NFC is becoming the de facto standard for contact-less systems. For the convenience, we are potentially giving up some privacy and security.
Contactless payment technologies such as Mastercard Paypass and Visa Paywave are designed for maximum flexibility for merchants, not maximum security for customers. Some merchants may choose to have transactions processed immediately, while others may choose to process them in batch after hours. Whatever the reasons, the designers of the protocol have chosen to make the following information readable in plaintext through NFC.
- Card Number (First four digits indicate the type of card)
- Date and amounts of the last 10 transactions
With this information, credit card fraud can be commited. You may think that without a full name and CVV (the security number also know as the CVC or CVV2) you cannot process a transaction, however, the only number required to process a transaction is the card number. Merchants are able to pay higher processing fees to allow transactions without extra information such as the expiry and CVV. Amazon is a famous merchant that allows transactions without the security code.
Granted, you are covered if money is stolen from your account, however you need to actively check your transactions regularly for fraudulent transactions to report. This can be time consuming and difficult if you have to verify each and every transaction.
Sydney public transport users using the Opal card can provide the following information through NFC:
- Card number
- Card Balance
- Last tap details
- Transport type
- Tap on/off
- Time and Date
- Number of journeys used in the last week the card was last used
- If Auto Top-Up is enabled
To protect myself, I have been using an Eagle Creek RFID International wallet for the last two years. These types of RFID shielding contraptions are usually lined with a layer of foil to shield the magnetic fields emitted by NFC/RFID readers.
NFC/RFID communications work by the reader sending out a magnetic field and inducing it into the NFC/RFID card, which gets power through inductive coupling. The card then provides feedback to the magnetic pulses by loading down its antenna coil. The NFC/RFID reader is able to detect the card loading down the coils, and thus can read information back from the card.
The issue with passive shielding is that given a powerful enough magnetic field, you can still induce power though the shielding material. I recently got access to a more powerful RFID reader and was able to read a card though the RFID shielding wallet.
Just last week, I stumbled upon the Armourcard active jammer. The Armourcard is a jamming device as opposed to the more common shielding material. This means that there is circuitry inside the card which detects RFID/NFC signals emitted by a reader and emits its own scrambled signal to interfere with communications.

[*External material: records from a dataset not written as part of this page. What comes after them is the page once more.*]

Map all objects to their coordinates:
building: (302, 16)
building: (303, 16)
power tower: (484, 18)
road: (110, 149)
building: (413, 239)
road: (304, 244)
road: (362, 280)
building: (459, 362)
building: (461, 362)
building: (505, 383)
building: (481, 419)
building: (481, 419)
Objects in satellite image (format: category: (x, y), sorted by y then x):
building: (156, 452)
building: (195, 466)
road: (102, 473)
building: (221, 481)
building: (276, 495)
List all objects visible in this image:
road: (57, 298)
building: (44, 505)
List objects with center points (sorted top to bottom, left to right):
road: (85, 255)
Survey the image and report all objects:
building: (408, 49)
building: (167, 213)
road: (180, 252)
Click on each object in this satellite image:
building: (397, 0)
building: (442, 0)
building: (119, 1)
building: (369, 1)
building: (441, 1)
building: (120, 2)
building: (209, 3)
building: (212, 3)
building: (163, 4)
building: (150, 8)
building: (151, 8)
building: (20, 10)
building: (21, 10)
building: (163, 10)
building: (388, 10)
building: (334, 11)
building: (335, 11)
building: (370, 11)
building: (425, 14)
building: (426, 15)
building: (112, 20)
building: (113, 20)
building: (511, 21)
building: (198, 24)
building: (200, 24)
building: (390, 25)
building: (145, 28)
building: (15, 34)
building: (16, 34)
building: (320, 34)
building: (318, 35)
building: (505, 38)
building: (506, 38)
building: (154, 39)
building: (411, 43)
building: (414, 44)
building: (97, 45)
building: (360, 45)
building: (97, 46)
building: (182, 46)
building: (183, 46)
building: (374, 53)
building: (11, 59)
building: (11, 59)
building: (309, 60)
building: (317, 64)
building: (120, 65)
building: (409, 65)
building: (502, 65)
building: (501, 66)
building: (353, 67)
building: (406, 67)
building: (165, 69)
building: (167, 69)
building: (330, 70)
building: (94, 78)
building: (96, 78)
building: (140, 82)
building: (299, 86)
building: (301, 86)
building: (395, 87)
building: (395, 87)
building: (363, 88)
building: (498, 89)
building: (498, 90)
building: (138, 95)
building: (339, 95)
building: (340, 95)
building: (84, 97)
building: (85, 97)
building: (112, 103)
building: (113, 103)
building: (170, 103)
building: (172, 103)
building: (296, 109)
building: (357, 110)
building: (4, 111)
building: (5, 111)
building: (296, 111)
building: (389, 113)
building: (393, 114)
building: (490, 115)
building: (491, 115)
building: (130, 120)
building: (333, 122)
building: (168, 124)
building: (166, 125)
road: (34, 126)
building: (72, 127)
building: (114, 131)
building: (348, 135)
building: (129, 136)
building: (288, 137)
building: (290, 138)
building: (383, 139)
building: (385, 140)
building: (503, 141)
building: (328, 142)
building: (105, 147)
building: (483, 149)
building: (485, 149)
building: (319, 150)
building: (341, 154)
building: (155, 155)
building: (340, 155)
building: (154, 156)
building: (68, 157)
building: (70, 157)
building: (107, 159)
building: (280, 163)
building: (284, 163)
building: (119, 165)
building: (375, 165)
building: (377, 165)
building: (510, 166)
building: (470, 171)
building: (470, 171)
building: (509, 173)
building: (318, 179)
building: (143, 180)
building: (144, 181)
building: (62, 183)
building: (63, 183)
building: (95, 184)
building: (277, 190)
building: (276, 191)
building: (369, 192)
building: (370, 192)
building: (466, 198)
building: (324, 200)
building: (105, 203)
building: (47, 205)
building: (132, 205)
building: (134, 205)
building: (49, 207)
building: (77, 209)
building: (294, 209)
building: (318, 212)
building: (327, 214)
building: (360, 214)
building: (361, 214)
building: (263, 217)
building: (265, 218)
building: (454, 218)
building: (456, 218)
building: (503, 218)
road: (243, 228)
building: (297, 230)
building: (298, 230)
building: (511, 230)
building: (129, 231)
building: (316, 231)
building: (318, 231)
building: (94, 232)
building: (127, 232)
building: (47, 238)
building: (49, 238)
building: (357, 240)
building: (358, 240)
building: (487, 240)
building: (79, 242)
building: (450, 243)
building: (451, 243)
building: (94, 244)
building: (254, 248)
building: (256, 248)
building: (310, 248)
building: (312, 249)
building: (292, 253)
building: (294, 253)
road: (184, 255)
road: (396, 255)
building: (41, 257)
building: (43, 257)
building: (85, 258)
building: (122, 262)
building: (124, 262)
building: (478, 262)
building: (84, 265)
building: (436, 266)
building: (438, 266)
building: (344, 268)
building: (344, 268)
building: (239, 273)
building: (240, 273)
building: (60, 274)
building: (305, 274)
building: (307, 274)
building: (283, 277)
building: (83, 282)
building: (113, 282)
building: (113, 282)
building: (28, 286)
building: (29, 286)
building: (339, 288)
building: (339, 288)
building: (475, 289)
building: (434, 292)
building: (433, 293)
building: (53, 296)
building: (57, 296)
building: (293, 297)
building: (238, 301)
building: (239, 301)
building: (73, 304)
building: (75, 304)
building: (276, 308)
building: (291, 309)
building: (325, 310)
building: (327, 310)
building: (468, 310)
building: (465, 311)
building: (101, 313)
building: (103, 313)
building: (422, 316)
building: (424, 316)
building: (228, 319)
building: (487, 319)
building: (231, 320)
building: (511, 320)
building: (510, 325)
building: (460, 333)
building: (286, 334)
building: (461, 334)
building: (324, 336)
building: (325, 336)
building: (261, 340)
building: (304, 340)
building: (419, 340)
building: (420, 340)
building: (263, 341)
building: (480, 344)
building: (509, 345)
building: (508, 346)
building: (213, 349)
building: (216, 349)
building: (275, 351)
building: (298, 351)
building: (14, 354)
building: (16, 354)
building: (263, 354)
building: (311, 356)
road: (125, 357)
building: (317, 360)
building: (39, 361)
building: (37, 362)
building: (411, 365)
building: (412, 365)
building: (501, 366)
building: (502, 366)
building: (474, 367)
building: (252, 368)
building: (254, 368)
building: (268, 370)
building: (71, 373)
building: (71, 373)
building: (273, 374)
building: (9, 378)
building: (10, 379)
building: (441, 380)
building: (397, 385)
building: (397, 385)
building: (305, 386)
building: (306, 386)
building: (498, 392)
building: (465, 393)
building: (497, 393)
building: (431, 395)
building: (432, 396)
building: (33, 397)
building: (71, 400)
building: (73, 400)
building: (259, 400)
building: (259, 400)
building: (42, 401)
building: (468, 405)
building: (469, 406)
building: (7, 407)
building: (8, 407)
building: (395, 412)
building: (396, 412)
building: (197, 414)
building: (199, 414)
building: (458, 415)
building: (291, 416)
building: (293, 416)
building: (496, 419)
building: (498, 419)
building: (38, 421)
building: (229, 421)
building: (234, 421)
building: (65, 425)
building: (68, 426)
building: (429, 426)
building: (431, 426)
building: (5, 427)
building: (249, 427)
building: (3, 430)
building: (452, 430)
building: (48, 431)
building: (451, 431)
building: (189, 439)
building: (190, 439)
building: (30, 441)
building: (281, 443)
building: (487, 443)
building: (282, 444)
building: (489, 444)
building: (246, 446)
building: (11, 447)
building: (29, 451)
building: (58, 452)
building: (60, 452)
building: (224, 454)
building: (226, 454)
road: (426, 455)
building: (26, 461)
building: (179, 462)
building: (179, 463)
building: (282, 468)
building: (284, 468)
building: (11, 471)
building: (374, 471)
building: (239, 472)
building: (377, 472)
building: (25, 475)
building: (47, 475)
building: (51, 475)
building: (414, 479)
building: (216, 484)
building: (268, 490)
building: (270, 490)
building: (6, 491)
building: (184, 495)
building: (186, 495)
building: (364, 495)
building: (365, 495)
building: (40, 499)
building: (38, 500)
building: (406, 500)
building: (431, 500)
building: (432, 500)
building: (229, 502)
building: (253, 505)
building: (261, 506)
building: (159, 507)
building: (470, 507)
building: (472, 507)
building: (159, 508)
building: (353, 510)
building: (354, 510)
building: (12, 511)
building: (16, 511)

The Armourcard is credit card sized and is constructed from a double layer PCB with black solder mask. It is approximately 0.8mm thick (as thick as a credit card) around the edges and approximately 3mm thick at the bulge (the white parts of the card). The front side contains two LEDs and exposed traces that act as a touch sensitive button.
The back side holds the traces which act as the antenna coil.
The red LED flashes when the card is actively jamming a signal. The button on the front size is used to disable the jamming temporarily and to test the battery. The green LED will flash while the button is touched. As it has active circuitry inside, the Armourcard has a limited lifetime which is claimed to be approximately two years.
With the low powered NFC reader in my Xperia Z1c, the jamming LED starts flashing when the phones is 6cm away from the Armourcard. In comparison, the phone is only able to read a card when it is 3cm away from the phone. This instils some confidence as the Armourcard will always engage before the reader is able to read a card. With the Armourcard anywhere near a card, the NFC/RFID reader will fail to detect a card present.